TB2 and RED kits are available in the store
Groovesizers are kit-built DIY sequencers and synths. They’re open-source instruments, which means firmware for the Groovesizers can be freely examined, shared and changed in the beginner friendly Arduino IDE.
With the Quartet firmware, the TB2 is a 4 voice paraphonic wavetable synth shield for the Arduino Due development board. The TB2 features 2 oscillators per voice, an ADSR envelope, LFO, digital filter, arpeggiator, as well as a 16-step sequencer.
For sound generation, the TB2 makes use of the pair of 12-bit DACs built into the Arduino Due’s 32 bit ARM processor. The TB2 uses an SD card for storing patches and sequences, and it also allows the user to load single cycle waveshapes for the two oscillators and the LFO.

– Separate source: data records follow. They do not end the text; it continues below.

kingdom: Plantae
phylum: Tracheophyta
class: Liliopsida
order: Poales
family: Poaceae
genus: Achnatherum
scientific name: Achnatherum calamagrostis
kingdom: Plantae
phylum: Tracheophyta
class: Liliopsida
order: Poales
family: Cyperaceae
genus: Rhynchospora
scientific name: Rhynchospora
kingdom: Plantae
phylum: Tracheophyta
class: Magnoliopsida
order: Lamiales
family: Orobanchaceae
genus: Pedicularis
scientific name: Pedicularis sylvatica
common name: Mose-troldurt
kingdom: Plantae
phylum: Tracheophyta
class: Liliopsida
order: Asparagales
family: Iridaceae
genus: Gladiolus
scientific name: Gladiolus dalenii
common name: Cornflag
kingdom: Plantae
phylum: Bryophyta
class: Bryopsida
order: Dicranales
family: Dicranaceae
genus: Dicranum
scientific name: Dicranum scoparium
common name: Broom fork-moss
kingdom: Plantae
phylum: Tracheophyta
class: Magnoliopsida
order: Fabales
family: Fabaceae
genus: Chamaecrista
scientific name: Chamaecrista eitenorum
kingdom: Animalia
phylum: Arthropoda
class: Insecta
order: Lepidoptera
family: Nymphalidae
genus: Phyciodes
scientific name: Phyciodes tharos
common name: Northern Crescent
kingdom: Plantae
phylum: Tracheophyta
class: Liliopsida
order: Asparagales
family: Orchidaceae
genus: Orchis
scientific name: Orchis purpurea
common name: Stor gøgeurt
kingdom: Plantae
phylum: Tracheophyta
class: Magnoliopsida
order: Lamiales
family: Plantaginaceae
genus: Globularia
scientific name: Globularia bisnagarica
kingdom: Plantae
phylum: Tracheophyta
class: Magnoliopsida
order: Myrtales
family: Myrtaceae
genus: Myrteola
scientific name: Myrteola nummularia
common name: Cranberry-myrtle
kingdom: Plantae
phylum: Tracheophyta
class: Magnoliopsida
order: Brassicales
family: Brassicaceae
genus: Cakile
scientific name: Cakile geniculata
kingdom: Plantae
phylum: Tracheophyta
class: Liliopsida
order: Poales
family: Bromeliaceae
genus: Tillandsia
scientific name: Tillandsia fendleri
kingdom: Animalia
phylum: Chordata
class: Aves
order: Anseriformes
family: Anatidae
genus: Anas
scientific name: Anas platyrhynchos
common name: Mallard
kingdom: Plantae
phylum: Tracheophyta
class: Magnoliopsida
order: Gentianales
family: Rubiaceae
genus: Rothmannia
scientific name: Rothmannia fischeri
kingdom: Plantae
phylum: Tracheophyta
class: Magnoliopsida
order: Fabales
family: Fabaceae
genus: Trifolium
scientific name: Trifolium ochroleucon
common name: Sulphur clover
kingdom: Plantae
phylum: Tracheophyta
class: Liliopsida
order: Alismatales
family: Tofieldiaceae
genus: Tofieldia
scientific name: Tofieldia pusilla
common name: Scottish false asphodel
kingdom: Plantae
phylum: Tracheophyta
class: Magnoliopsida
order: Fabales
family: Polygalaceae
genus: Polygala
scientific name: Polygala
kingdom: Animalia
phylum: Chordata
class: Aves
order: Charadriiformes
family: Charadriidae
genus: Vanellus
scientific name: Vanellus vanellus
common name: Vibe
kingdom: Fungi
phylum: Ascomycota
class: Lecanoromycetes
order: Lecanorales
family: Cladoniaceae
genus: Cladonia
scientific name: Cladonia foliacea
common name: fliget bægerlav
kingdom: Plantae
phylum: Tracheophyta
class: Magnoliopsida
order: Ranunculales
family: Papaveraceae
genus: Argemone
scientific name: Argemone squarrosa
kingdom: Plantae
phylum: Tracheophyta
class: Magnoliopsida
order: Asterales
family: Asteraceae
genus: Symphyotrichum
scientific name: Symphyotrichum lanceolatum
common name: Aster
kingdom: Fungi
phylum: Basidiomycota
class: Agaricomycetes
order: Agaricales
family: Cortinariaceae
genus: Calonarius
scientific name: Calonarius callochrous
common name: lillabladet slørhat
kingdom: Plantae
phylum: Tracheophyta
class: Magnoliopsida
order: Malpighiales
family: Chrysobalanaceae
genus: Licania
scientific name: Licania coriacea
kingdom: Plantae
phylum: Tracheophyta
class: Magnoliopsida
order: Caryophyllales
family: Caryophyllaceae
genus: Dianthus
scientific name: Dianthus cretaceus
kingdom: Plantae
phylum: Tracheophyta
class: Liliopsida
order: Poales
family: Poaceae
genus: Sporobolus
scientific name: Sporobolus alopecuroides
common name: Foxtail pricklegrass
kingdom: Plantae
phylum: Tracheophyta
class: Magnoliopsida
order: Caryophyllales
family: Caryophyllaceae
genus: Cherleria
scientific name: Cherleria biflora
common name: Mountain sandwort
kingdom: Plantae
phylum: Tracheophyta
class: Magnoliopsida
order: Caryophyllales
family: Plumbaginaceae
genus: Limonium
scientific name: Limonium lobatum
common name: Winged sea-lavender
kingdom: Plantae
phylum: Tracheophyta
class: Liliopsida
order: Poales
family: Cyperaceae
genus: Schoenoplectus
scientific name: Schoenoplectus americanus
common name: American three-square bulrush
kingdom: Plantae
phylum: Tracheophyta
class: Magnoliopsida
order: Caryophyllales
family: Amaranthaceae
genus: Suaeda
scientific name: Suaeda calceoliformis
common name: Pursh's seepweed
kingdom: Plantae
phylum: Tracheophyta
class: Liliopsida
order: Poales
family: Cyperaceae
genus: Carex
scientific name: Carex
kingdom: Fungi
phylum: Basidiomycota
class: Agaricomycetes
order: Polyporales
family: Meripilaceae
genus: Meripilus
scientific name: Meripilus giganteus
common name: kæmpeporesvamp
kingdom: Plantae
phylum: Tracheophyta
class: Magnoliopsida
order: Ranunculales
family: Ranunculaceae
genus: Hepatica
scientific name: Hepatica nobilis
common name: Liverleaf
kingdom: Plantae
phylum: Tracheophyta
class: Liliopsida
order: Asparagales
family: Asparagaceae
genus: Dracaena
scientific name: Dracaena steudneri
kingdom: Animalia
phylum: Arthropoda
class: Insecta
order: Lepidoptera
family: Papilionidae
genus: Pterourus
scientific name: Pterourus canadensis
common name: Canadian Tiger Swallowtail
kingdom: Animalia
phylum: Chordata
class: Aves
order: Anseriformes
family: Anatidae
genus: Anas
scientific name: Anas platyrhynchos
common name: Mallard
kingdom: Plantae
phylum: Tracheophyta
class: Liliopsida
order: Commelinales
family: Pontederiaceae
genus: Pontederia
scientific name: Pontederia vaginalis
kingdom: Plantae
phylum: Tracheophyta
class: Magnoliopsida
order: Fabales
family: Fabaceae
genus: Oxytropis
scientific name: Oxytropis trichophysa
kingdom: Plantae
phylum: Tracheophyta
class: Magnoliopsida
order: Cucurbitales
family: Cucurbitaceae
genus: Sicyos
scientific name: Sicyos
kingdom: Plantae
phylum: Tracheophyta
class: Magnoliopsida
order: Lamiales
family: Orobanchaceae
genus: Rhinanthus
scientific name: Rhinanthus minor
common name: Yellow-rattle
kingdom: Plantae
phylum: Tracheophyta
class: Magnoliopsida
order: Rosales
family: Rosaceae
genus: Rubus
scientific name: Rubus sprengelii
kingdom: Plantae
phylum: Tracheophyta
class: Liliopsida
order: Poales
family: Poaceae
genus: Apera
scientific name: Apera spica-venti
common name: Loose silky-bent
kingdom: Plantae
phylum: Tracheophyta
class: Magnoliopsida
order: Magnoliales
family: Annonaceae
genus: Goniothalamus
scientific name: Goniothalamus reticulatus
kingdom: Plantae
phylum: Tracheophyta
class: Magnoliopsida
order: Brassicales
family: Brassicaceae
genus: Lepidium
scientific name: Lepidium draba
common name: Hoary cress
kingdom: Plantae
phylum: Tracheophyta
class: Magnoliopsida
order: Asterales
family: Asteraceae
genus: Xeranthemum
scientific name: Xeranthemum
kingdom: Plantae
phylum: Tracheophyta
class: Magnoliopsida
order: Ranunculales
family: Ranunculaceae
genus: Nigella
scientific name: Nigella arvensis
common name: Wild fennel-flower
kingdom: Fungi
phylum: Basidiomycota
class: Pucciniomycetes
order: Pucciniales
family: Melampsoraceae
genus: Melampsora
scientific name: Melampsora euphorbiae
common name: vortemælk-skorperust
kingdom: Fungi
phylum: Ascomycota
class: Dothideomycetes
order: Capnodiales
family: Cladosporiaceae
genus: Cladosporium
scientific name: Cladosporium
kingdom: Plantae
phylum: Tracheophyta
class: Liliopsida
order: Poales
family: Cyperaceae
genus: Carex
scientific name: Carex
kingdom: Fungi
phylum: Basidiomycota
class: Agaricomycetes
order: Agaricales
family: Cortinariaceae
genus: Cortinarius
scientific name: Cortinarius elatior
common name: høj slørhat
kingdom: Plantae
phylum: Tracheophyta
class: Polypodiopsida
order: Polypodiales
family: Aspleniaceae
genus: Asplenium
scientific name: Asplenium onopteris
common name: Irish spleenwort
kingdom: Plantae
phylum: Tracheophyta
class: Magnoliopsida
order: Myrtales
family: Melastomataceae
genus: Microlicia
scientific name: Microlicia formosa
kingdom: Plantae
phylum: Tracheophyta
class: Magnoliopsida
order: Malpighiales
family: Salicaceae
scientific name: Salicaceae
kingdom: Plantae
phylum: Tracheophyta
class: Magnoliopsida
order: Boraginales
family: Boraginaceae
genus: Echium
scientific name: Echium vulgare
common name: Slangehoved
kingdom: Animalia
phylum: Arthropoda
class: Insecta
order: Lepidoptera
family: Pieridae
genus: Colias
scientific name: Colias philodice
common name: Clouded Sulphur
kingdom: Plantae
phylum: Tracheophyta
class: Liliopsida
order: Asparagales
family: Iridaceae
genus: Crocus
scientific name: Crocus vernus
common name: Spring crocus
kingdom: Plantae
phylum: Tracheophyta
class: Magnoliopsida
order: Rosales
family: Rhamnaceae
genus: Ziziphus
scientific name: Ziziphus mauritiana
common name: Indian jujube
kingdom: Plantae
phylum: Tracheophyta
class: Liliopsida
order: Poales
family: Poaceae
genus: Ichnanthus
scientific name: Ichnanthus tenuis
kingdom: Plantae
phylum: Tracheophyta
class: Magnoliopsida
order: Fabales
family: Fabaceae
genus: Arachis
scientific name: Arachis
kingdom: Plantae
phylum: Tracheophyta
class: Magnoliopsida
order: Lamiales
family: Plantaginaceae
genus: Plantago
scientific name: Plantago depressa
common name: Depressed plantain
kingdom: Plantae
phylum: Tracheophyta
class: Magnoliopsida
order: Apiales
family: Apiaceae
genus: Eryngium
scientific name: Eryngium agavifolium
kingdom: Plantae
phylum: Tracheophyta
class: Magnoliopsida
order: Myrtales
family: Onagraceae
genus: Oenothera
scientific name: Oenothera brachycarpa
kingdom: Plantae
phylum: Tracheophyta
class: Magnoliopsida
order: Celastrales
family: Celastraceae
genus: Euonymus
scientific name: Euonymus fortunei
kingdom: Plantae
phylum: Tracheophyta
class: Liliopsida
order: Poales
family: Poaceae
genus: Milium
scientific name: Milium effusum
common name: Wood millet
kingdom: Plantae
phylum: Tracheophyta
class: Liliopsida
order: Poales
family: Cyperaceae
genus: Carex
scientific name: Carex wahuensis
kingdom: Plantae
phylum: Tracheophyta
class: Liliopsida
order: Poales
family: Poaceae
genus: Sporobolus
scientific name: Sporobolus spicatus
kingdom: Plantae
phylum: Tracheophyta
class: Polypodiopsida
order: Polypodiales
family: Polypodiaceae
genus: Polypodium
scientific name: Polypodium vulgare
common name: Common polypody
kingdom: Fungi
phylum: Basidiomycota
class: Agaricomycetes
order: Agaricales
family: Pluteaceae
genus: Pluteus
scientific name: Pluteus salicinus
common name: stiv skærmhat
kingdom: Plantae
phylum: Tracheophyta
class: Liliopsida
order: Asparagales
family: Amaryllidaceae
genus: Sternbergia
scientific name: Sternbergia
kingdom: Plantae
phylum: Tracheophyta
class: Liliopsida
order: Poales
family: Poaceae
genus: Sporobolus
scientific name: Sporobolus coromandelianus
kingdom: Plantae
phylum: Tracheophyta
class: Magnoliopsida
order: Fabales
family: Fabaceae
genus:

The Attack! firmware turns the TB2 into a 6 voice drum machine with a 32-step sequencer.
Groovesizer kits come in two more flavors. The RED is a 16-step MIDI sequencer and granular synth.
It’s a great kit for first-time DIY builders with a low parts count and clear building instructions.
In spite of its straightforward design, the RED features a number of advanced sequencing features such as various bank and pattern playback modes, note entry quantized to preset and user defined scales, 32 memory locations for storing patterns, and MIDI sync in and out.
The RED’s big brother is the Groovesizer MB.
It can be transformed into a number of different instruments (sequencer, synth, drum machine, or midi controller) thanks to a growing range of firmware options.
Already available are the Alpha (32-step sequencer and 3 voice monosynth), Bravo (4-voice, 8-bit drum machine), Delta (32-step sequencer and granular synth), Golf (32-step, 12-track MIDI drum sequencer), Foxtrot (clip and scene launcher for Abelton Live), along with a template for developing one’s own firmware.
Here’s a jam with a Groovesizer RED synced to a Groovesizer Golf triggering drum sounds on a Zoom MRT-3.
The Groovesizer philosophy is twofold. The first is to provide a platform suitable for beginners to learn about the design and coding of microprocessor based electronic musical instruments. The second is to create DIY instruments with a unique voice and feature set, and that are capable of holding their own in the studio or on stage.